## PASSAGE
Executive Briefings

Secrets to Building Successful Teams for Transportation, Distribution

A conversation with Marie Robinson, senior vice president of supply chain with Smart & Final Stores.

Based in City of Commerce, Calif., Smart & Final is a warehouse retailer of groceries and restaurant supplies. It operates more than 235 stores in California, Oregon, Washington, Arizona, Idaho, Nevada and northern Mexico. In a conversation with SupplyChainBrain that took place at the annual meeting of the Warehousing Education and Research Council (WERC) in Anaheim, Calif., Robinson demonstrates how a basic understanding of human nature can help to ensure the success of a team.

Q: Why is teamwork so important in the area of transportation and distribution?

Robinson: If you don't know how to motivate people and get the most out of them, you'll never be as successful as you could be. Understanding different methods of leadership, and ways to motivate and lead teams, is very important in our industry.

Q: What's the difference between a "team" and a "staff"?

Robinson: Most of us work day-to-day in groups that could best be called "staffs." They come together for the purpose of sharing information. The most common denominator is probably that they all report to the same person. But their jobs, responsibilities and goals are not interrelated. Typically they will each have their own area of responsibility. They're accountable for their results to their bosses, but the results are not interdependent with each other. If you can change that - create an organization that's much more horizontal, and have the goals be the same  - people become really interdependent. At that point in time, they come to look more like a team as opposed to a staff.

Q: Share with us some fundamentals that might be put into practice in order to effectively manage  teams.

Robinson: A good team has to have three basic skills. First of all, it must have problem solvers - someone who, if the team gets stuck, doesn't allow it to go into "analysis paralysis." A team also has to have a strong technical person, who knows the business, the system and what needs to be done. The final element that's really critical to any team is interpersonal skills. Someone on that team has to assume the role of the scheduler - making sure everybody's fed and watered, as I like to say - and that the agendas are set and the notes taken.

## REQUIREMENT 1
According to the interview, where did Marie Robinson's conversation with SupplyChainBrain take place?
## REQUIREMENT 2
Extract the portion of the interview from "Based in City" up to and including "in our industry.", word for word.
The data that follows comes from a source separate from the interview.

(Stored data)
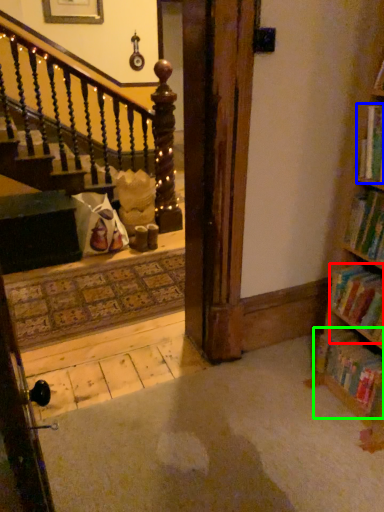
Question: Based on their relative distances, which object is farther from book (highlighted by a red box)? Choose from book (highlighted by a blue box) and book (highlighted by a green box).

Choices:
 (A) book
 (B) book

Answer: (A)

## EXPECTED OUTPUT 1
At the annual meeting of the Warehousing Education and Research Council (WERC) in Anaheim, Calif.

## EXPECTED OUTPUT 2
Based in City of Commerce, Calif., Smart & Final is a warehouse retailer of groceries and restaurant supplies. It operates more than 235 stores in California, Oregon, Washington, Arizona, Idaho, Nevada and northern Mexico. In a conversation with SupplyChainBrain that took place at the annual meeting of the Warehousing Education and Research Council (WERC) in Anaheim, Calif., Robinson demonstrates how a basic understanding of human nature can help to ensure the success of a team.

Q: Why is teamwork so important in the area of transportation and distribution?

Robinson: If you don't know how to motivate people and get the most out of them, you'll never be as successful as you could be. Understanding different methods of leadership, and ways to motivate and lead teams, is very important in our industry.